▸ Document segment:
►

Later that evening It's two a.m. but I won't be able to update this until tomorrow night if we make it to Amsterdam. Right now, I'm back at the apartment siphoning wifi. Man, I don't know what happened tonight but, as good looking as Marie is, she is definitely crazy. We were sitting at the bar, and Marie told Robert that she wanted to go to Amsterdam with us. At this point, we were just finishing our second beers so everyone was pretty much sober. Robert kind of laughed when she said that, and he just said, "no." Her brother, who was sitting on the other side of Robert, told her she should stay with him for a couple of weeks. She then said to Robert that she wasn't asking him (Robert). She said she wanted to go with Paul. I had been staring across the room at a poster of an old Pink Floyd Brussels concert, and I was not really paying attention to their conversation. But I remember thinking to myself, who is Paul? Then it dawned on me that she was talking about me. What? I turned to look at Robert and Marie, and they were both staring at me. "Me?" I asked. She said, "yes, you, why not you?" Almost a statement instead of a question. I looked at Robert, who just shook his head, and told her she was going to stay with her brother. She turned to me while she sat on her bar stool and said, 'you don't want me to come with you?" Man, this was getting ridiculous. Robert just said, "let's go," and took her hand and walked her outside. Her brother and I followed them. We got into his Fiat and drove home and nobody said anything. I'll update you tomorrow. And I hope to have the France video done and online in Amsterdam. Without Marie (and her methadone).

July 22 Amsterdam Evening We made it to Amsterdam today with no problems. Yes, Marie came with us. She seems to always get her way. In spite of her methadone (which I don't think she's injected this whole trip) and her cigarette smoking (everyone smokes here, including Robert), she kind of grows on you. She's like a spoiled, little girl; only she's 37 years old. She rode on the back of Robert's bike, not mine. I think what she said about going with me instead of Robert last night was just for Robert's benefit, although they don't really strike me as a couple, at least not on this trip anyway. It rained just a little today. (I read England is getting a ton of it.) It hasn't really rained a lot since yesterday morning when we left Paris, which was a little funny because I had to stop at the airport outside of Paris to buy a ticket to get from Amsterdam to Paris on Air France (through the AA ticket office). Inside the airport, the AA ticket office was just a counter inside a room that housed several airlines' ticket counters. It was raining outside, and we were all wet, so we left the bikes outside and all three of us went into the ticket office. I set my helmet on the counter, and asked to purchase the ticket, as water dripped from my hair, face, leather jacket and leather pants. Robert and Marie were standing behind me with their leather dripping, as well. (And Robert has hair almost down to his shoulders.)

◄

(Body or hand keypoint records)
►

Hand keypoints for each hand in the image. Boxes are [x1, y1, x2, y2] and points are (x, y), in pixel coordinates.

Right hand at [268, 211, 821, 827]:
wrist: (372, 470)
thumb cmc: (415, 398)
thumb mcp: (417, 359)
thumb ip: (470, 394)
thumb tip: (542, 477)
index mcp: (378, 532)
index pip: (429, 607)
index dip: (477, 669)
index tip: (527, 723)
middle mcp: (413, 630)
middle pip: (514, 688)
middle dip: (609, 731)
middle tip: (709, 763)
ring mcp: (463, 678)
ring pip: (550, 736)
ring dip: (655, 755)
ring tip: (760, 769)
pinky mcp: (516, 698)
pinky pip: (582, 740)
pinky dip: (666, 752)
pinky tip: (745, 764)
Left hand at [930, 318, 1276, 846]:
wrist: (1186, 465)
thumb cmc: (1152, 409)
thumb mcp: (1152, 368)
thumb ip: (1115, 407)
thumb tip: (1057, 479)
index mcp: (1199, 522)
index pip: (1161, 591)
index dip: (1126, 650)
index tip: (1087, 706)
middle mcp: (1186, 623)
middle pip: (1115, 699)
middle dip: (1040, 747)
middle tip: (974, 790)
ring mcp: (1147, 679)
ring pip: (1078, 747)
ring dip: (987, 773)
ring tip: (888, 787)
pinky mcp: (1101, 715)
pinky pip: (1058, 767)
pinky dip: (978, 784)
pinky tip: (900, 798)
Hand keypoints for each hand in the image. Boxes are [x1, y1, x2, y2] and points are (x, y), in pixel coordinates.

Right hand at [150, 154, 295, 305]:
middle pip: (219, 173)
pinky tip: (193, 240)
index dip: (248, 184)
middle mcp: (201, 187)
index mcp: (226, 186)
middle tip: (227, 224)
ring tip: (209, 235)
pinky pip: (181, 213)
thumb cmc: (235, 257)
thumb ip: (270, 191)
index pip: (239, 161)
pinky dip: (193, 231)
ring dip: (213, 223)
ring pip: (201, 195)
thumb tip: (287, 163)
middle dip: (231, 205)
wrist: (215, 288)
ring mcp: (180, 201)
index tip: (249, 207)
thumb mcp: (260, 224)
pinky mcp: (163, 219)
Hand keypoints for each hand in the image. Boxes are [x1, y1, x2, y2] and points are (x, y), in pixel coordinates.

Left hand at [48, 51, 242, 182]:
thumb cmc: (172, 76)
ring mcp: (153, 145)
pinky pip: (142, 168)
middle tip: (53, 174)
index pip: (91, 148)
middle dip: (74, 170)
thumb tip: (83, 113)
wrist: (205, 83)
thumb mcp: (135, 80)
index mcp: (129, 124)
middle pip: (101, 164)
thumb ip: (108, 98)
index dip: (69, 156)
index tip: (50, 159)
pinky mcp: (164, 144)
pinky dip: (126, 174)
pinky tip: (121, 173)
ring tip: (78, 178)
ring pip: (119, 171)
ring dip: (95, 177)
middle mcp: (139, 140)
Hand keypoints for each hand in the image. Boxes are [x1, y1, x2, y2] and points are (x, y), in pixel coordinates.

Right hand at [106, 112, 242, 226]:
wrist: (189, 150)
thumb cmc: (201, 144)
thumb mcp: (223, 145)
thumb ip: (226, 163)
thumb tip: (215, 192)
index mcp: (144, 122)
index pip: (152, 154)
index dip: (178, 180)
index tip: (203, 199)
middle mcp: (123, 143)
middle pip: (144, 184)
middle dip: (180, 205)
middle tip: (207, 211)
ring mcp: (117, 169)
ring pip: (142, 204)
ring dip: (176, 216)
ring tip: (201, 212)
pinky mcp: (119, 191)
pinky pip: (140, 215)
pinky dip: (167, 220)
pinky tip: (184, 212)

◄

▸ Work order 1:
Summarize the travel diary in two sentences.
▸ Work order 2:
According to the travel diary, whose bike did Marie ride on the way to Amsterdam?

▸ Your response 1:
At a bar one night, Marie said she wanted to go to Amsterdam with Paul, the diary's writer, rather than Robert, but Robert said no and walked her outside. Marie came along anyway, and the group reached Amsterdam without problems on July 22 after a rainy stop at an airport outside Paris, where the writer bought an Air France ticket from Amsterdam to Paris.

▸ Your response 2:
She rode on the back of Robert's bike.